By lluviaporos — On Feb 20, 2014

@bythewell - I think you can still call love a universal quality. It isn't really fair to say that those women didn't fit a mother archetype. They might not have gone down with the ship, so to speak, but that doesn't mean they didn't love their children.

The Earth Mother archetype is often one that can be cruel but does it out of necessity or love.

I like to think this is the norm for mothers, even if they don't always get it right.

By bythewell — On Feb 19, 2014

@clintflint - I remember reading a study once where the researcher wanted to discover if there really was a universal quality that could be ascribed to mothers. She figured that, if nothing else, the sacrificial quality of a mother's love must be just about universal.

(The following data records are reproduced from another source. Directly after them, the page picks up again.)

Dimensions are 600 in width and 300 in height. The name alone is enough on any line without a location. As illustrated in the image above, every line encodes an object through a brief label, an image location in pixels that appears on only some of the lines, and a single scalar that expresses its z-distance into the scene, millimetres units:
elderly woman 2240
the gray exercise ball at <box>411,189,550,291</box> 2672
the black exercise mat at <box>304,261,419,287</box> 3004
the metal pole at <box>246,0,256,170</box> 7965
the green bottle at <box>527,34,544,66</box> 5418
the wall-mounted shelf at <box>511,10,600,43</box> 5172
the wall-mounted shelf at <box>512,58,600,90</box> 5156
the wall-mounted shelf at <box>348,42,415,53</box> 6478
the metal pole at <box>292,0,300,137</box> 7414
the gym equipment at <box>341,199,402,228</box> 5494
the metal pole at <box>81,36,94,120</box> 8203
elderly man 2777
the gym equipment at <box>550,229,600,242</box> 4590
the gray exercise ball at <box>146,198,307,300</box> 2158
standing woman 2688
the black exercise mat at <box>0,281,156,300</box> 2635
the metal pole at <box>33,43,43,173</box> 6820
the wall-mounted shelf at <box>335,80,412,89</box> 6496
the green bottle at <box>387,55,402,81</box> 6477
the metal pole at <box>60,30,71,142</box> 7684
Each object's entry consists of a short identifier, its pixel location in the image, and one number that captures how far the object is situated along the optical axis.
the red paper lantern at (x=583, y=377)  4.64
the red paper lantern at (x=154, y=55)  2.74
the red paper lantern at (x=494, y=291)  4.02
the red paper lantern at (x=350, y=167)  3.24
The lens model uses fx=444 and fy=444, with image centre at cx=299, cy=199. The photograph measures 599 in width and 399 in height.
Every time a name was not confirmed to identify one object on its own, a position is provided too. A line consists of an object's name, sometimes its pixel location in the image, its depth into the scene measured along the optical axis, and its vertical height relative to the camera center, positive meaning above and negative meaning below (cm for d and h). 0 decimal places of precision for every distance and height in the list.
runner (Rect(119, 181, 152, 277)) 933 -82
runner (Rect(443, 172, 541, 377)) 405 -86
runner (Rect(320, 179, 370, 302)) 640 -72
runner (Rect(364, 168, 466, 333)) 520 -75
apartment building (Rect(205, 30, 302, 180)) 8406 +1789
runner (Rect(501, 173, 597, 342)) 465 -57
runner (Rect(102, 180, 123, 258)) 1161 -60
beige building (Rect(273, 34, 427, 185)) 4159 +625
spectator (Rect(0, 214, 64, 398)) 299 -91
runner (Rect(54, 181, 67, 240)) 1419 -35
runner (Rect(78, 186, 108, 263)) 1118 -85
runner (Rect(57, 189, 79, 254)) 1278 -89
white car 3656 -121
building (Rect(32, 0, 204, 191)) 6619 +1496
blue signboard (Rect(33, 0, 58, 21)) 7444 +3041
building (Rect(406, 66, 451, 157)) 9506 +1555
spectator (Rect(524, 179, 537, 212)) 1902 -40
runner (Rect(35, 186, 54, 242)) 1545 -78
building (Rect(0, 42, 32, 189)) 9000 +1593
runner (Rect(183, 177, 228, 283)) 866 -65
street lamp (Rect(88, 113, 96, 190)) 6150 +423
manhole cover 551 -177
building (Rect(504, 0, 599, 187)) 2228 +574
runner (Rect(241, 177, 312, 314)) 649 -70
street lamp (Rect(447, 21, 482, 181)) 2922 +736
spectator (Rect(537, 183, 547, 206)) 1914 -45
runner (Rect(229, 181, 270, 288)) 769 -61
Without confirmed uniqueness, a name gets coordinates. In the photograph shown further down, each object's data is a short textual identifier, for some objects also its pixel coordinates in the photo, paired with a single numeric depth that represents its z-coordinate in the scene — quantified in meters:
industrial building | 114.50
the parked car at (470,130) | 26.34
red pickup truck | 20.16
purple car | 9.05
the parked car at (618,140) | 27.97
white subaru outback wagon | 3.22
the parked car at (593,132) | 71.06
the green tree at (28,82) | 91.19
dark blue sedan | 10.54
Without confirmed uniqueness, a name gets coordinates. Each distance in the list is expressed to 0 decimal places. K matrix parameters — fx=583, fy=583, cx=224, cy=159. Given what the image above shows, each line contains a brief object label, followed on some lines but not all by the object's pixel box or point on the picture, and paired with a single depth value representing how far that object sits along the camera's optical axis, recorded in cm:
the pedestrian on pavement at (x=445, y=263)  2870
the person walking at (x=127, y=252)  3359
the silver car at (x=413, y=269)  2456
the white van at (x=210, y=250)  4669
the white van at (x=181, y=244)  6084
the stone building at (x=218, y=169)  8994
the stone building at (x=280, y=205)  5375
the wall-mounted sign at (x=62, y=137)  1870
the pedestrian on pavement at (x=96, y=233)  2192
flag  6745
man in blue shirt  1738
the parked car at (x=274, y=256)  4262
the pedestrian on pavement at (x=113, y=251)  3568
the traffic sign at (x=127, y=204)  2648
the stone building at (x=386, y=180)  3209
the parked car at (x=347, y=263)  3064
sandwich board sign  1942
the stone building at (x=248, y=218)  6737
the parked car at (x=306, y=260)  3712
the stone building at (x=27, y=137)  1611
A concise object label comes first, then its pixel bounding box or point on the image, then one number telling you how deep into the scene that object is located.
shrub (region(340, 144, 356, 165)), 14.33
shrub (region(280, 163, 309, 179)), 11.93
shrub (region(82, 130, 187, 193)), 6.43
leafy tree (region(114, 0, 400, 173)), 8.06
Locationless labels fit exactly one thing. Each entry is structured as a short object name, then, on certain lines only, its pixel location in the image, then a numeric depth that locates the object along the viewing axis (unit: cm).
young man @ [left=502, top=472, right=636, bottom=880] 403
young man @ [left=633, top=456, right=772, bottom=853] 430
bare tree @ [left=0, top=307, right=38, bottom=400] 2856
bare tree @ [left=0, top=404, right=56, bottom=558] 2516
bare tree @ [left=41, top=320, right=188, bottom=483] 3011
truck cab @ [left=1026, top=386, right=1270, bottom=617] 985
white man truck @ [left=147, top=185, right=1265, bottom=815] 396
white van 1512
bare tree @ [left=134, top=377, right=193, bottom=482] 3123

But she actually found even that wasn't true. There are cultures that lived in places where there were often famines and there was a tendency among new mothers in these places to stop feeding their babies when there was scarcity and basically let them die.

Which sounds horrifying, because it goes against the standard mother figure archetype, but it was actually a survival thing, because it was a case of either the baby dying or the baby AND the mother dying. I think the study concluded that there just wasn't any real universal quality that could be ascribed to motherhood.

By clintflint — On Feb 18, 2014

I think there are a wide variety of archetypal mothers. It depends on culture and the kind of media that you consume as well. They aren't all about love and familial pride either.

I mean, the nagging mother isn't exactly a positive archetype, but it is definitely one of the big ones. You have the mother who wants their child to succeed in the ways that they didn't and pushes hard for their child to excel.